Home Music Music News

UK Music responds to Budget with plan to boost music industry

The organisation has urged the Government to drive jobs and growth with a three point plan

By Hollie Geraghty

Rishi Sunak delivers his 2021 budget
Rishi Sunak. (Credit: Paul Marriott / Alamy Stock Photo)

UK Music has responded to the 2021 Budget and Spending review, urging the Government to help drive jobs and growth in the music industry with a three point plan.

The organisation suggested funds for freelancers to recover, an extension of the Culture Recovery Fund and encouragement of exports abroad and investment.

UK Music said the first measure would create music education opportunities and encourage investment in the “next generation of Britsh music success stories”.

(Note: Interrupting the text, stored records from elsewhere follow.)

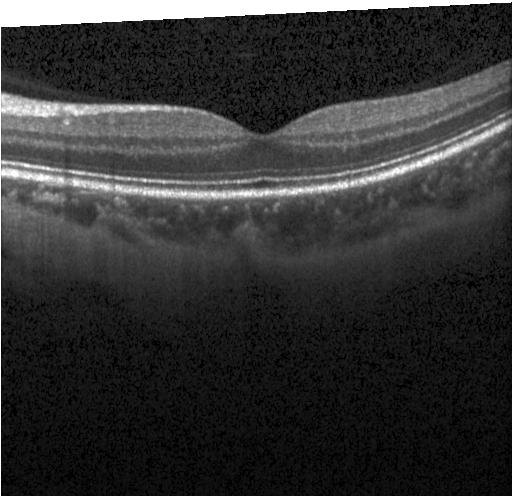
Spectral-domain OCT · retinal OCT cross-section · fovea-centered · instrument: Heidelberg Spectralis.
Impression: no CNV, no DME, and no drusen.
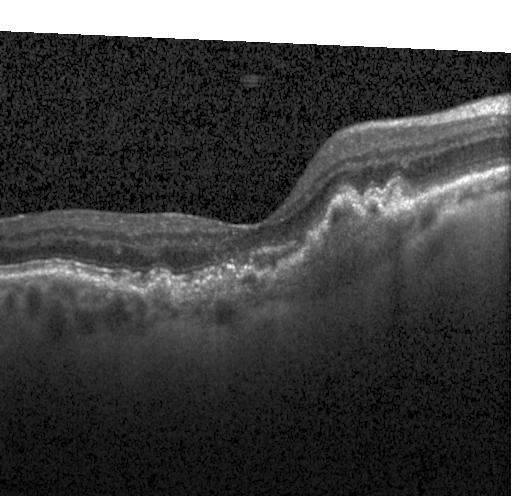 Centered on the fovea. Heidelberg Spectralis. OCT line scan
Impression: CNV.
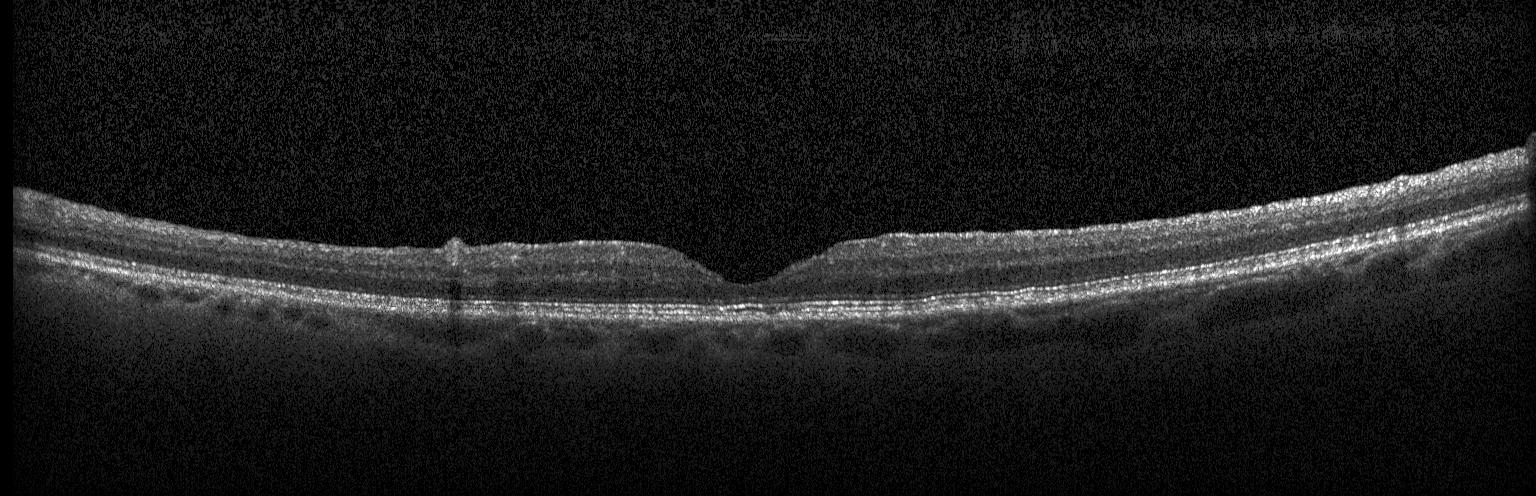 Finding: neither choroidal neovascularization, diabetic macular edema, nor drusen.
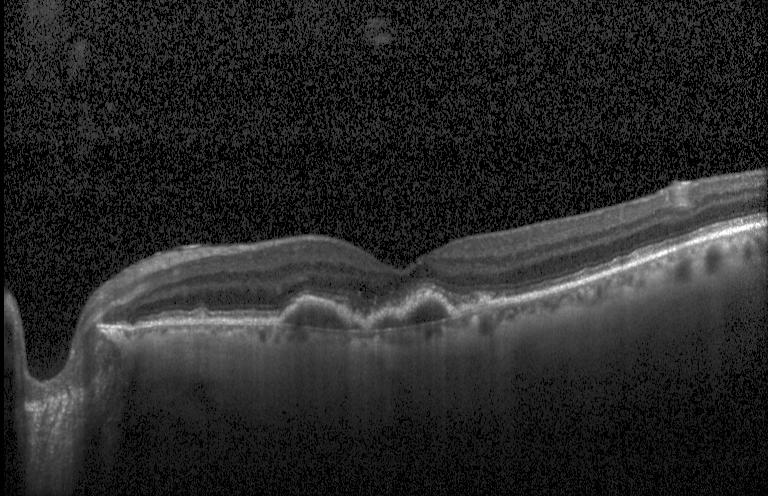
Retinal OCT cross-section · acquired on a Heidelberg Spectralis · SD-OCT
OCT finding: CNV.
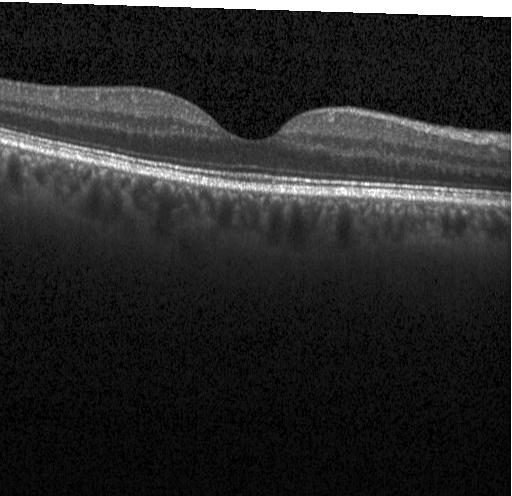

Horizontal scan through the fovea, spectral-domain OCT, OCT line scan. The scan shows neither choroidal neovascularization, diabetic macular edema, nor drusen.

The second would see a permanent reduction on VAT for hospitality services fostering investment within the industry, while the third would boost export schemes like the Music Export Growth Scheme.

UK Music chief executive Jamie Njoku-Goodwin said: “These next few months are an absolutely critical time for the UK music industry. Following the easing of restrictions, businesses are getting back on their feet and fans are able to enjoy live music again.

“We must not allow that recovery to be derailed as we rebuild our sector post-Covid. It is crucial that we get Government support to help us continue rebuilding and hiring people who went so long without work due to the pandemic.”

He added that he welcomed the Budget decision to maintain business rate relief for hospitality and leisure, as well as the extension of the orchestra tax which offers a tax relief to instrumental groups.

“Covid halved music’s economic contribution to the UK economy from almost £6 billion a year to £3.1 billion in 2020. If the Government strikes the right note by delivering the support we need, our music industry will come back stronger and bigger than ever,” Njoku-Goodwin added.

He also said ministers need to put “turbo-chargers” under efforts to clear barriers that are still making touring in the EU difficult.

He added: “As the domestic music market recovers, the Government should also build on recent trade deals by giving more funding and support for music exports.

“As well as music’s huge economic and cultural importance, we also need to see the Government fully recognise its huge value to our wellbeing by properly funding music education to help nurture our talent pipeline and provide the stars of the future.”

A recent report by UK Music revealed one in three music industry jobs were lost due to the Covid-19 pandemic.

It also found that 69,000 UK music industry jobs were lost during, noting that many self-employed people in the industry were “not eligible” for government support.